Correio Braziliense
postado em 28/02/2020 04:15
O presidente Jair Bolsonaro perde tempo e esforço com coisas de pouquíssima importância devido ao seu moralismo de almanaque. Antes de compartilhar o vídeo bisonho de conclamação às suas hostes, decidiu brigar publicamente com o carnaval, mais especificamente com o desfile da Mangueira — que não teve nenhuma sutileza no ataque que lhe dirigiu. Fosse ele menos figadal, teria se calado, porque se há algo que não tem moral para fazer crítica a governos e governantes são justamente as escolas de samba do Rio de Janeiro.
Essas agremiações carnavalescas explicam, em parte, a situação caótica a que o Estado chegou. Suas relações espúrias com a administração pública e com as comunidades em que estão instaladas são parte do descontrole. Se antes as escolas de samba eram a lavanderia do jogo do bicho, hoje sabe-se lá como sobrevivem. Subvenções públicas, cota de transmissão de TV e venda de produtos (ingressos, CDs com os sambas-enredo, patrocínio, camisetas etc.) não geram renda suficiente para sustentar toda aquela estrutura.
É preciso voltar no tempo, quando Natal da Portela (Natalino José do Nascimento) percebeu que poderia contar com o beneplácito da vizinhança ao investir parte dos lucros das suas bancas numa das representantes de Madureira — a outra é o Império Serrano. Mas, naquela época, o bicho ainda não tinha a face empresarial que assumiu quando os profissionais do submundo chegaram, a partir da década de 1970.
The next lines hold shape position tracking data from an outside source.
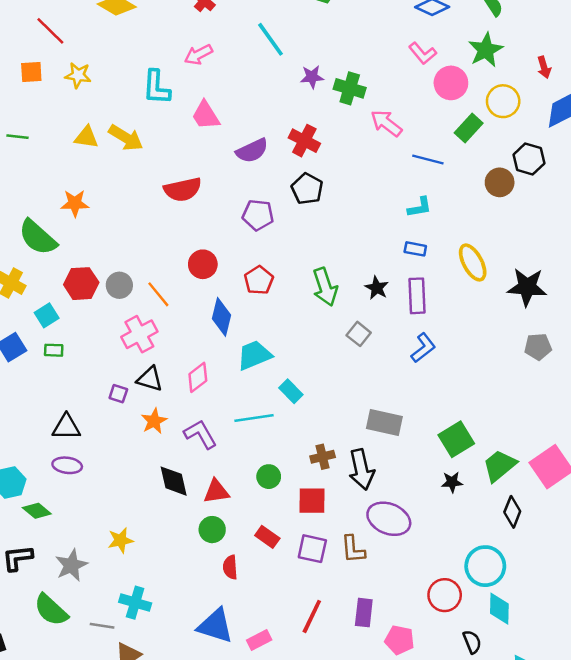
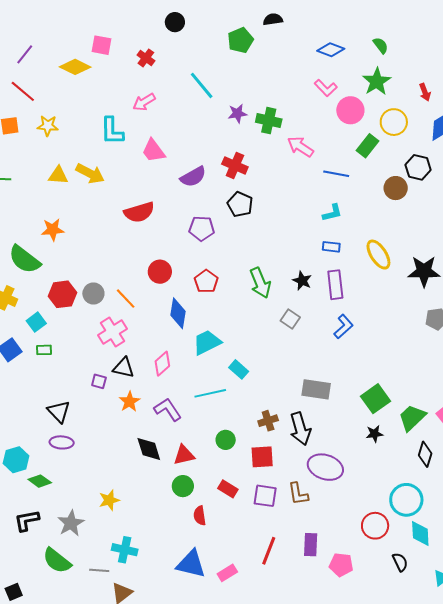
black triangle: (66, 427) -> (59, 412), turned 50

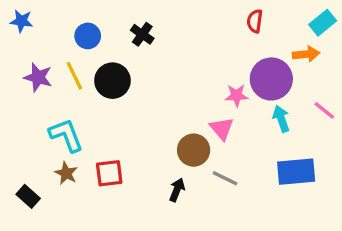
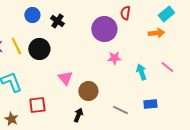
blue circle: (88, 36) -> (32, 15), moved
purple circle: (271, 79) -> (104, 29), moved
pink triangle: (222, 129) -> (65, 78), moved
blue rectangle: (296, 172) -> (150, 104), size x0.6
brown star: (66, 173) -> (11, 119), moved
gray line: (225, 178) -> (120, 110), moved

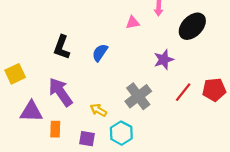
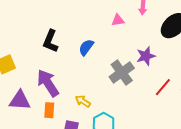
gray cross: (138, 96) -> (122, 73), moved
orange rectangle: (55, 129) -> (49, 110), moved

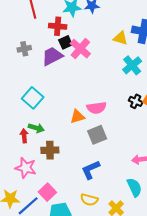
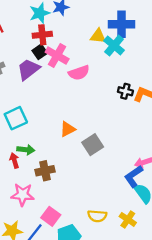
red cross: (58, 26) -> (42, 35), moved
cyan cross: (132, 65) -> (114, 46), moved
cyan square: (33, 98) -> (16, 118), turned 35
black cross: (136, 101) -> (125, 91), moved
pink semicircle: (97, 108) -> (79, 73), moved
blue L-shape: (91, 170) -> (134, 176), moved

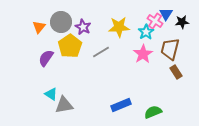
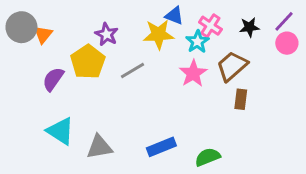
blue triangle: (166, 14) -> (174, 16), moved, turned -40
gray circle: (61, 22) -> (21, 27), moved
brown trapezoid: (170, 49) -> (232, 66), turned 35
brown rectangle: (176, 72) -> (241, 99), turned 40
cyan triangle: (51, 94) -> (60, 131), size x1.5
gray triangle: (64, 105) -> (99, 147), moved

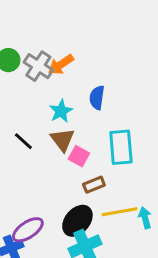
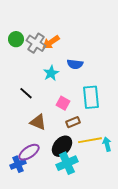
blue semicircle: (97, 98) -> (75, 64), turned -91
brown triangle: (62, 140) -> (38, 122), moved, turned -30

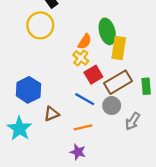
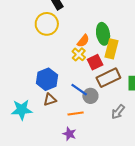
red square: (93, 75) -> (95, 62), moved
blue hexagon: (28, 90) -> (47, 79), moved
gray circle: (112, 106) -> (90, 96), moved
cyan star: (19, 128) -> (22, 110), turned 30

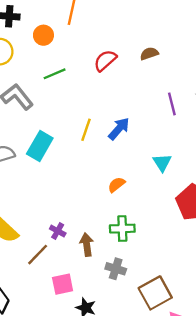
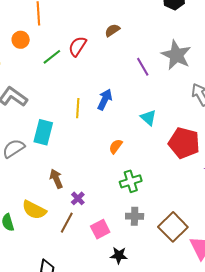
green line: (55, 74) -> (52, 57), moved
purple cross: (58, 231) -> (78, 198), turned 32
brown arrow: (87, 245) -> (56, 179), moved
pink square: (63, 284) -> (100, 229), moved

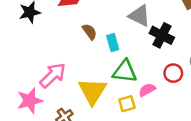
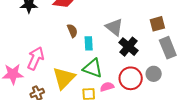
red circle: (173, 73) -> (131, 78), size x1.5
pink arrow: (53, 75) -> (36, 58), turned -35

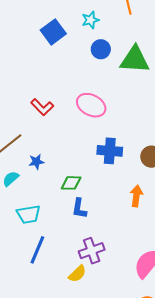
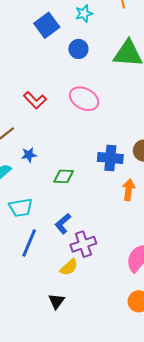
blue circle: (101, 49) -> (78, 49), moved
blue cross: (110, 151) -> (110, 158), moved
blue L-shape: (79, 208) -> (63, 224), moved, turned 40

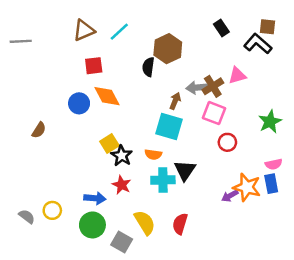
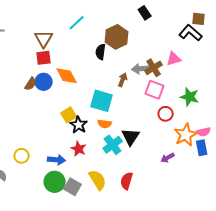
black rectangle: (221, 28) -> (145, 13), moved
brown triangle: (84, 30) -> (44, 39), moved, turned -36
red square: (94, 66) -> (44, 58), moved
green star: (270, 122) -> (190, 97), moved, turned -30
cyan square: (169, 126) -> (102, 101), moved
brown semicircle: (39, 130) -> (31, 84), moved
cyan cross: (163, 180) -> (113, 145), turned -36
orange star: (247, 187) -> (186, 135), moved, turned 30
yellow circle: (52, 210) -> (22, 156), moved
gray square: (122, 242) -> (73, 187), moved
Natal foi substituído, tempos depois, pelo português Carlos Teixeira Martins, o Carlinhos Maracanã, representante da nova casta de mecenas do jogo ilegal. Nesse momento, emergem personagens sinistros como Luizinho Drummond (Imperatriz Leopoldinense), Castor de Andrade (Mocidade Independente de Padre Miguel), Aniz Abraão David (Beija-Flor de Nilópolis) e Capitão Guimarães (Unidos do Viradouro)— conspícuas figuras que não tinham vergonha em deixar claras suas ligações com a política. O procurador Antonio Carlos Biscaia e a juíza aposentada Denise Frossard tiveram um trabalho hercúleo para prender estes e outros banqueiros mais discretos – Zinho, Piruinha, Emil Pinheiro e Miro, por exemplo —, que foi bem-sucedido por algum tempo. Mas a mistura de estranhos interesses os colocou fora das grades, quase todos por alegarem precariedade de saúde.
O poder desses chefões começou a ser construído na ditadura militar, mais precisamente nos subterrâneos. As relações deles com torturas de desaparecimentos são contadas no excelente livro-reportagem Os Porões da Contravenção, de Aloy Jupiara e Chico Otávio. Os militares de baixo calibre precisavam de policiais corruptos, políticos amorais e senhores territoriais para, em nome da lei e da ordem, fazer sumir quem atrapalhava, e faturar com os produtos do crime. O bicho era um desses. E como dinheiro demais chama a atenção, o carnaval e as escolas de samba foram o óbvio investimento.
A explicação é essa, resumidamente. Não que essas agremiações deixem de ter validade como representantes da cultura brasileira — ao contrário, tratam-se de formidável e único espetáculo. Mas, quanto ao poder de crítica… É preferível que se prendam aos episódios históricos, que habitualmente cantam e contam com maestria.